-- LISTED RECORDS --
------------------------------------

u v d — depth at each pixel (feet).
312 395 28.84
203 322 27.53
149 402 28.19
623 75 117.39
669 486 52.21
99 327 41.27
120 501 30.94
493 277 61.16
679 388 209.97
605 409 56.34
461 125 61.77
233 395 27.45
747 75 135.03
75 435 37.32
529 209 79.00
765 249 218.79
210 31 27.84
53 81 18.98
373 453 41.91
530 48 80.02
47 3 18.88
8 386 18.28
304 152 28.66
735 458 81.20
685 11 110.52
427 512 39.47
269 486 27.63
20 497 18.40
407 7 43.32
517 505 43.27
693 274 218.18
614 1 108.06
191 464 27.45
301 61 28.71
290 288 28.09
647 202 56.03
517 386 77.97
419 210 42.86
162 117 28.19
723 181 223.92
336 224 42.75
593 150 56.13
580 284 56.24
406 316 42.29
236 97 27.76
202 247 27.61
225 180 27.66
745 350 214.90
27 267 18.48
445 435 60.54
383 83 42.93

------------------------------------

-- ACTIVITY --
Set the lines down exactly as they stand, beginning at the one that contains "149 402 28.19" and stopping after the last line of the entries above.

-- RESPONSE --
149 402 28.19
623 75 117.39
669 486 52.21
99 327 41.27
120 501 30.94
493 277 61.16
679 388 209.97
605 409 56.34
461 125 61.77
233 395 27.45
747 75 135.03
75 435 37.32
529 209 79.00
765 249 218.79
210 31 27.84
53 81 18.98
373 453 41.91
530 48 80.02
47 3 18.88
8 386 18.28
304 152 28.66
735 458 81.20
685 11 110.52
427 512 39.47
269 486 27.63
20 497 18.40
407 7 43.32
517 505 43.27
693 274 218.18
614 1 108.06
191 464 27.45
301 61 28.71
290 288 28.09
647 202 56.03
517 386 77.97
419 210 42.86
162 117 28.19
723 181 223.92
336 224 42.75
593 150 56.13
580 284 56.24
406 316 42.29
236 97 27.76
202 247 27.61
225 180 27.66
745 350 214.90
27 267 18.48
445 435 60.54
383 83 42.93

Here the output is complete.